◆ EXERCISE DIRECTIONS: Count, in the entries, the lines with "matrix". Answer with the number only.

[Stored dataset items]
☆ ☆ ☆ ☆
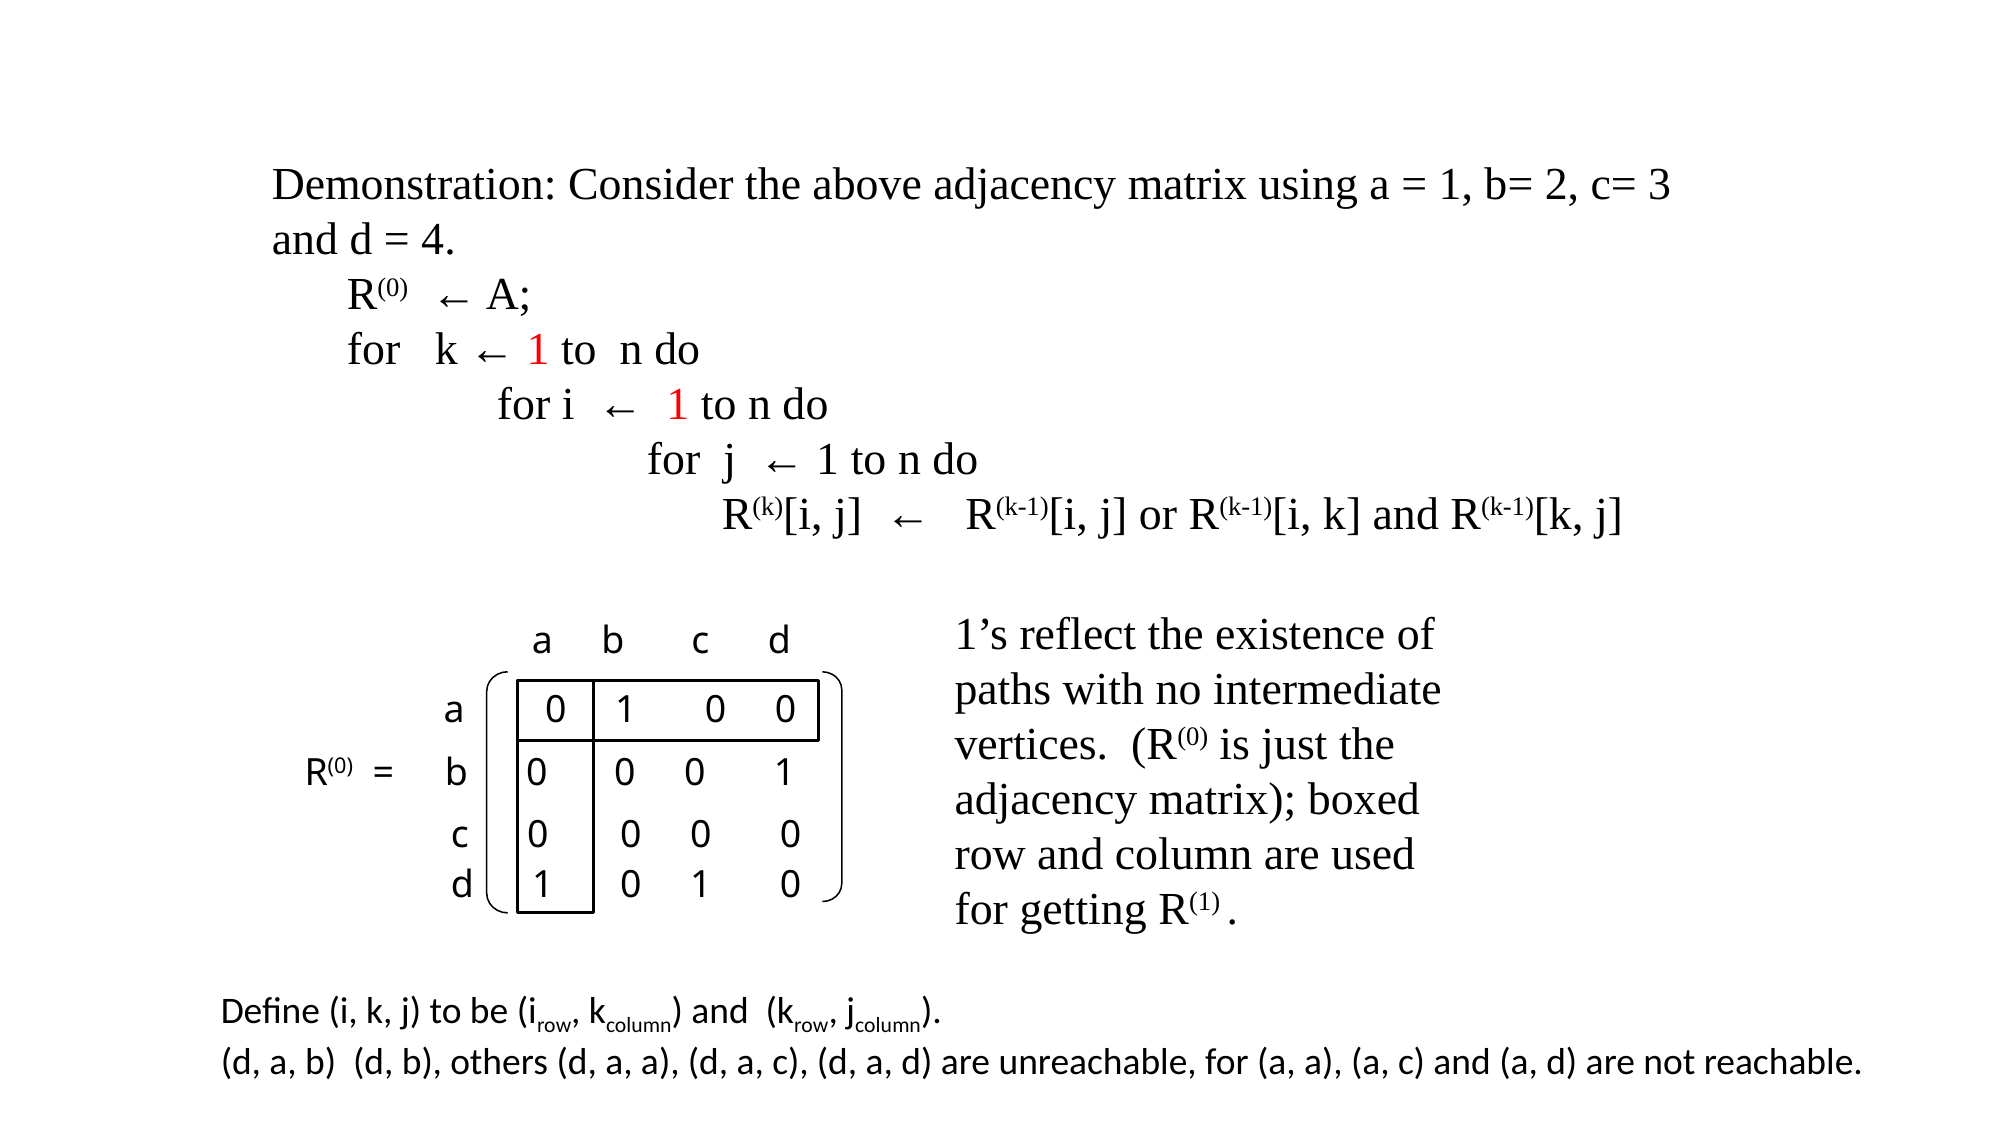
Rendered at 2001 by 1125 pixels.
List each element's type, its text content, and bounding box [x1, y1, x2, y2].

text_box a 0 1 0 0 [380, 677, 812, 738]
text_box R(0) = b 0 0 0 1 [279, 740, 517, 800]
text_box [594, 680, 819, 741]
text_box d 1 0 1 0 [416, 852, 517, 912]
text_box d 1 0 1 0 [594, 852, 817, 912]
text_box Demonstration: Consider the above adjacency matrix using a = 1, b= 2, c= 3 and d = 4. R(0) ← A; for k ← 1 to n do for i ← 1 to n do for j ← 1 to n do R(k)[i, j] ← R(k-1)[i, j] or R(k-1)[i, k] and R(k-1)[k, j] [257, 146, 1764, 602]
text_box a b c d [517, 609, 831, 669]
text_box [822, 671, 842, 902]
text_box [493, 671, 508, 677]
text_box 1’s reflect the existence of paths with no intermediate vertices. (R(0) is just the adjacency matrix); boxed row and column are used for getting R(1) . [939, 596, 1491, 941]
text_box R(0) = b 0 0 0 1 [594, 741, 819, 800]
text_box c 0 0 0 0 [416, 802, 517, 852]
text_box [517, 680, 594, 913]
text_box c 0 0 0 0 [594, 802, 817, 852]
☆ ☆ ☆ ☆
◆ SOLUTION TO THIS PROBLEM: 2